The remaining volunteers set up, serve and then clean up. They also prepare meals to go to the local homeless mission, which are picked up. The meal is served from noon to 1 p.m., but Phipps says when the food is ready, they will begin serving, even if it’s early.

If there is a sponsor for the week’s meal, they pay for the food and provide it. Some even do their own shopping, which Phipps says gives her a welcome break.

The meals they serve can be as simple as cold cut sandwiches, chips and fruit, to turkey tetrazzini, which they served recently.

“We’ve had chili and tacos. We’ve done industrious things like Salisbury steak with mashed potatoes and a vegetable. The favorite dessert is ice cream,” she said.

If they have leftovers, they freeze what they can, and they often take meals to Safe Haven, to the local fire, police and emergency services departments, to group homes and halfway house, and the volunteers eat as well.

“We don’t let anything go to waste,” Phipps said.

Phipps began decorating the tables with colorful plastic tablecloths from Wal-Mart, believing it would help create more of a restaurant feel for the guests. The volunteers decorate the fellowship hall for holidays as well.

“Anything to make it fancy, because for a lot of the folks, it’s the only time they get close to some sort of simulation of a real restaurant,” she said.

Phipps’ full-time job is as the program director for Eagle Academy at Georgia Southern. She came on board first as a volunteer at the soup kitchen and was asked two years ago to become the coordinator. She wanted to make sure those who come to eat are treated as guests. Volunteers walk around and wait on the guests, and talk to them. The meal is buffet style, and volunteers dish up the food.
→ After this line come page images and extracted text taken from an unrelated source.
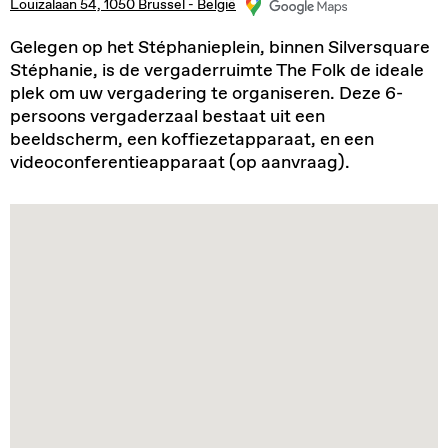
Louizalaan 54, 1050 Brussel - België
Gelegen op het Stéphanieplein, binnen Silversquare
Stéphanie, is de vergaderruimte The Folk de ideale
plek om uw vergadering te organiseren. Deze 6-
persoons vergaderzaal bestaat uit een
beeldscherm, een koffiezetapparaat, en een
videoconferentieapparaat (op aanvraag).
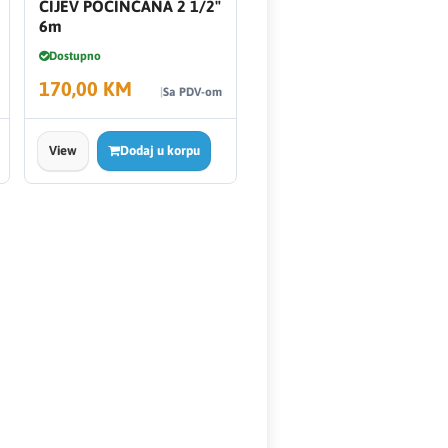
CIJEV POCINČANA 2 1/2"
6m
Dostupno
170,00 KM
Sa PDV-om
View
Dodaj u korpu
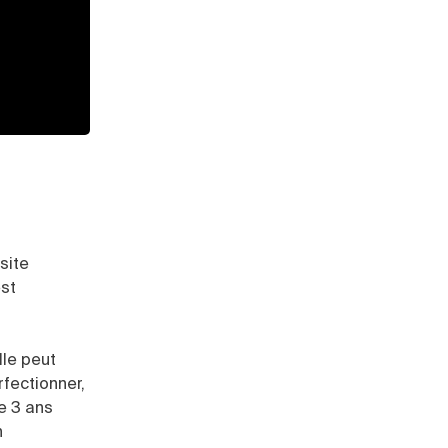
site
est
lle peut
fectionner,
e 3 ans
n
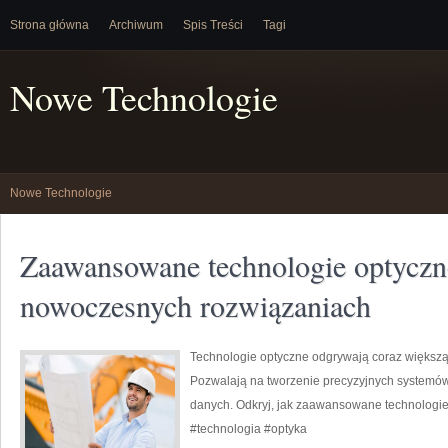
Strona główna
Archiwum
Spis Treści
Tagi
Nowe Technologie
Nowe Technologie
Zaawansowane technologie optyczn
nowoczesnych rozwiązaniach
Technologie optyczne odgrywają coraz większ
Pozwalają na tworzenie precyzyjnych systemów
danych. Odkryj, jak zaawansowane technologie
#technologia #optyka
Originally, people who came to the soup kitchen were given their food and they would leave. Phipps said that as coordinator, she just couldn’t do things that way. She was told no one would want to stay and eat. She asked, “Can I just try?”

The first time they served a buffet-style meal, 100 people stayed and ate at the church.
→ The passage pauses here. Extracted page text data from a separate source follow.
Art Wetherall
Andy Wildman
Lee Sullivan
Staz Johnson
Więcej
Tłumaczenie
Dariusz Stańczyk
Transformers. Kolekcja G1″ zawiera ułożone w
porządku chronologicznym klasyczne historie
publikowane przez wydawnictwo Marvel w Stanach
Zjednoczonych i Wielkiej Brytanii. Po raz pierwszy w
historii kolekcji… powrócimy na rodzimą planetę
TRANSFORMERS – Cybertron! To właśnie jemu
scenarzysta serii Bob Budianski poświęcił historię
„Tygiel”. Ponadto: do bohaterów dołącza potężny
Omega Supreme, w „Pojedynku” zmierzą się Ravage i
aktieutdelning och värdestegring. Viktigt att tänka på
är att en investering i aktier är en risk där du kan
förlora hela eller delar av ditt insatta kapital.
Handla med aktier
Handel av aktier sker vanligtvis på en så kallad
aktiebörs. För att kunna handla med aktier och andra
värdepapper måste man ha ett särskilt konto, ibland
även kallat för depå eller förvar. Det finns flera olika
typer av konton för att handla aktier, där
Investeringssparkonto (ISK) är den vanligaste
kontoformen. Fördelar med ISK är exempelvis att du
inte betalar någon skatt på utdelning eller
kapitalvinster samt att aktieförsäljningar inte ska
People who now come to the soup kitchen each week mostly come from the neighborhoods surrounding the church, within walking distance. Some ride bikes from a bit further.

Phipps says they often get comments from guests about the food, but the ones about the volunteers talking with the guests are the “ones that grab my heart.” She recalls a group that came from the tent city in the woods across from The Olive Garden, saying she sat down one day to talk with them.
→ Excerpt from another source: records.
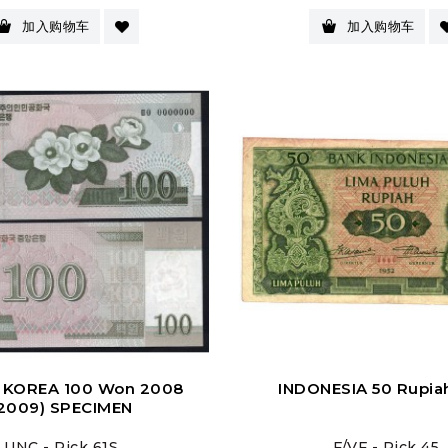
格
格
加入购物车
加入购物车
 KOREA 100 Won 2008
INDONESIA 50 Rupia
2009) SPECIMEN
UNC - Pick 61S
F/VF - Pick 45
They told her that they came to the soup kitchen not for the food, but because, “You’re willing to sit down at the table and talk with us like we’re the same as you are.”

She was a bit shocked, and responded, “You are the same as we are.”

“But nobody treats us like we are,” they said.

This has become her mission, as well as the mission of the soup kitchen: To show everyone God’s love and to show them that they are cared for.

Some of the volunteers have gone the extra mile and provided additional needed items, like goodie bags that contained small items and toiletries. The Korean church always brings clothing to hand out, Phipps said, and the soup kitchen always welcomes donations of warm clothing.

Items that are always needed include No. 10 canned vegetables, jarred spaghetti sauce, frozen foods, gallon containers of ice cream, sandwich cookies and plastic bags for to-go boxes. They are also always collecting warm socks, shoes and coats, in all sizes, from babies to adults. Monetary donations are also welcome. Any of these can be dropped off at FUMC.

Phipps says the soup kitchen is important not just for the work it does in feeding people, but also for what it teaches the community. It’s shocking to most to hear the number of people who are fed each week.

“It’s opening their eyes to a part of the community who is not doing really well, and not thriving,” she said. “It opens their eyes to a part of the community they may not see. They may see, but they don’t really see.”